El relator especial de la ONU para la libertad de reunión y de asociación, Clement Voule, y la Comisión Interamericana de Derechos Humanos (CIDH) señalaron que la adopción de esta ley es incompatible con el derecho a la libertad de asociación y la calificaron como una medida drástica. Varias organizaciones guatemaltecas presentaron recursos jurídicos y lanzaron una campaña en la que solicitaban al recién investido presidente Alejandro Giammattei que vetara el decreto. Según el periódico Prensa Libre, el presidente del Congreso, Allan Rodríguez, dijo que no permitiría "ninguna injerencia de ningún tipo" y que no toleraría "recomendaciones o presiones" contra el decreto.

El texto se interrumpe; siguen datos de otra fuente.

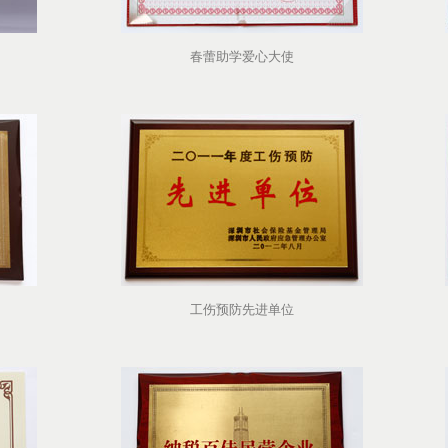
春蕾助学爱心大使
工伤预防先进单位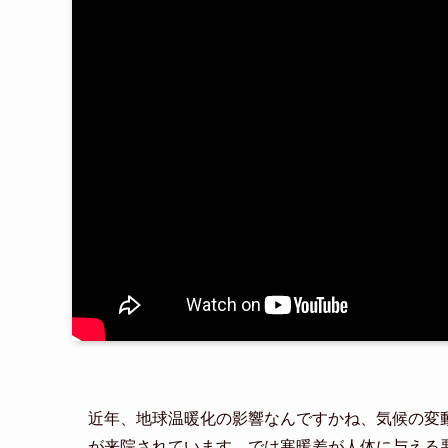
近年、地球温暖化の影響なんですかね、気候の変
が来院されています。では寒暖差が人体に与える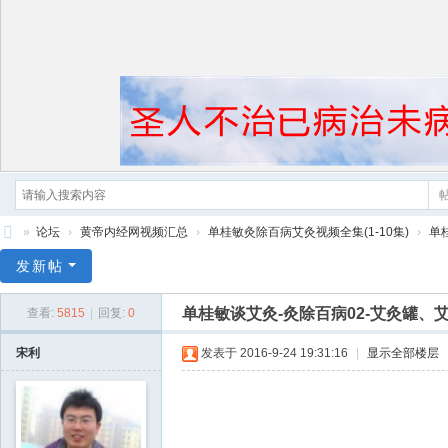
»
论坛
›
黄帝内经网视频汇总
›
单桂敏灸除百病艾灸视频全集(1-10集)
›
单
黄
发新帖
帝
单桂敏谈艾灸-灸除百病02-艾灸罐、
查看:
5815
|
回复:
0
内
经
宋利
发表于 2016-9-24 19:31:16
|
显示全部楼层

A pesar de las controversias, el 27 de febrero de 2020, el presidente Alejandro Giammattei ratificó el decreto. Sin embargo, el 2 de marzo de 2020, el Tribunal Constitucional del país suspendió provisionalmente dicho decreto.

Expresión

El 10 de febrero de 2020, los medios de comunicación informaron que más de quince mujeres periodistas guatemaltecas recibieron llamadas acosadoras en las que una mujer desconocida pretendía ser una vieja amiga de ellas con el fin de llevar a cabo un ataque de phishing. Como denunció la Asociación de Periodistas de Guatemala y la Comisión de Libertad de Prensa, la persona que les llamó intentó obtener información personal de las periodistas, incluida su ubicación. Las organizaciones de la prensa denunciaron que se trata de una "nueva modalidad de vandalismo para crear terror, miedo, zozobra e incertidumbre en el gremio periodístico y en la población en general". La Fiscalía ha abierto una investigación sobre estos casos.

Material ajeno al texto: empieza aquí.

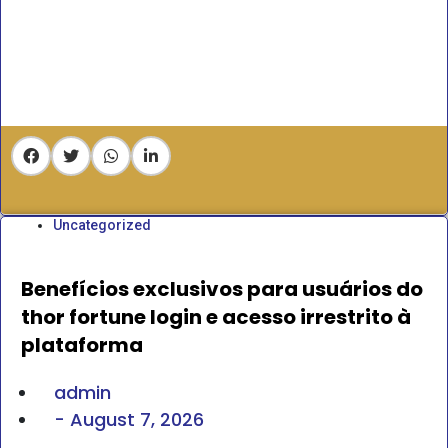
Uncategorized
Benefícios exclusivos para usuários do
thor fortune login e acesso irrestrito à
plataforma
admin
-
August 7, 2026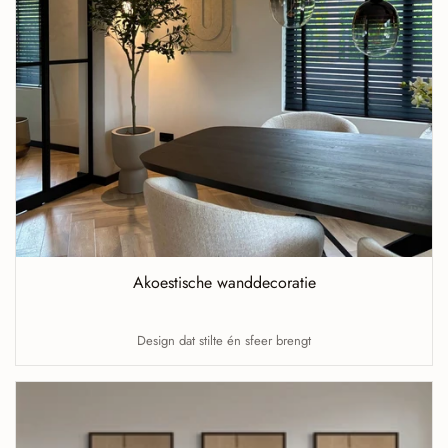
Akoestische wanddecoratie
Design dat stilte én sfeer brengt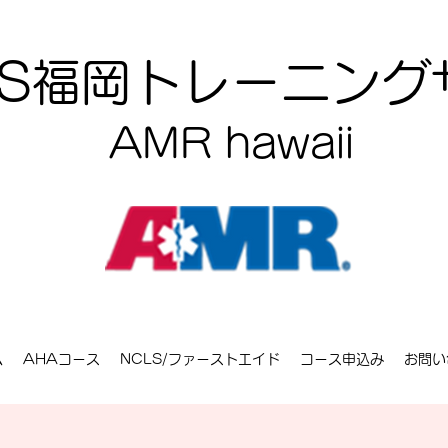
CLS福岡トレーニン
AMR hawaii
ム
AHAコース
NCLS/ファーストエイド
コース申込み
お問い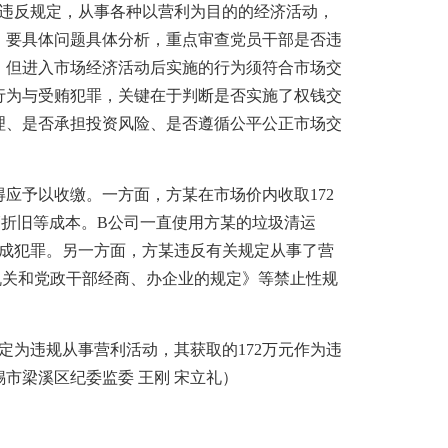
违反规定，从事各种以营利为目的的经济活动，
，要具体问题具体分析，重点审查党员干部是否违
，但进入市场经济活动后实施的行为须符合市场交
行为与受贿犯罪，关键在于判断是否实施了权钱交
理、是否承担投资风险、是否遵循公平公正市场交
应予以收缴。一方面，方某在市场价内收取172
辆折旧等成本。B公司一直使用方某的垃圾清运
构成犯罪。另一方面，方某违反有关规定从事了营
机关和党政干部经商、办企业的规定》等禁止性规
为违规从事营利活动，其获取的172万元作为违
市梁溪区纪委监委 王刚 宋立礼）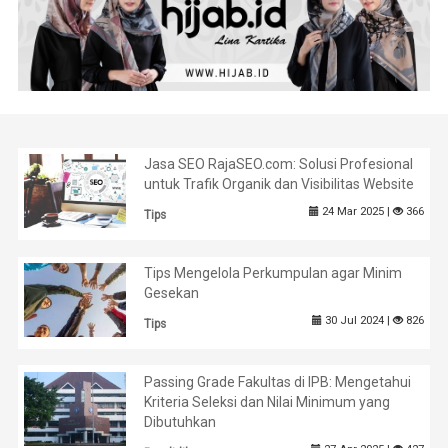
Jasa SEO RajaSEO.com: Solusi Profesional
untuk Trafik Organik dan Visibilitas Website
24 Mar 2025 |
366
Tips
Tips Mengelola Perkumpulan agar Minim
Gesekan
30 Jul 2024 |
826
Tips
Passing Grade Fakultas di IPB: Mengetahui
Kriteria Seleksi dan Nilai Minimum yang
Dibutuhkan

Absuelven a un defensor de los DD. HH. acusado de difamación

El defensor indígena de los derechos humanos, Daniel Pascual Hernández, coordinador maya quiché de la organización de base Comité de Unidad Campesina (CUC), fue absuelto en un juicio penal por calumnias, injurias y difamación. El juicio contra Pascual Hernández inició en 2013, cuando se movilizó contra la construcción de una planta de fabricación de cemento junto a floricultores de la comunidad de San Juan Sacatepéquez. En ese entonces Pascual Hernández apoyó públicamente a los líderes de la comunidad que habían recibido amenazas de muerte por defender sus derechos a la tierra. El 25 de enero de 2013, en una conferencia de prensa, Hernández mencionó la conexión entre estos ataques y las campañas para desacreditar el trabajo en materia de derechos humanos llevadas a cabo por organizaciones como la Fundación contra el Terrorismo. Ricardo Méndez Ruiz, presidente de la Fundación Contra el Terrorismo, presentó una denuncia contra el defensor de los derechos humanos.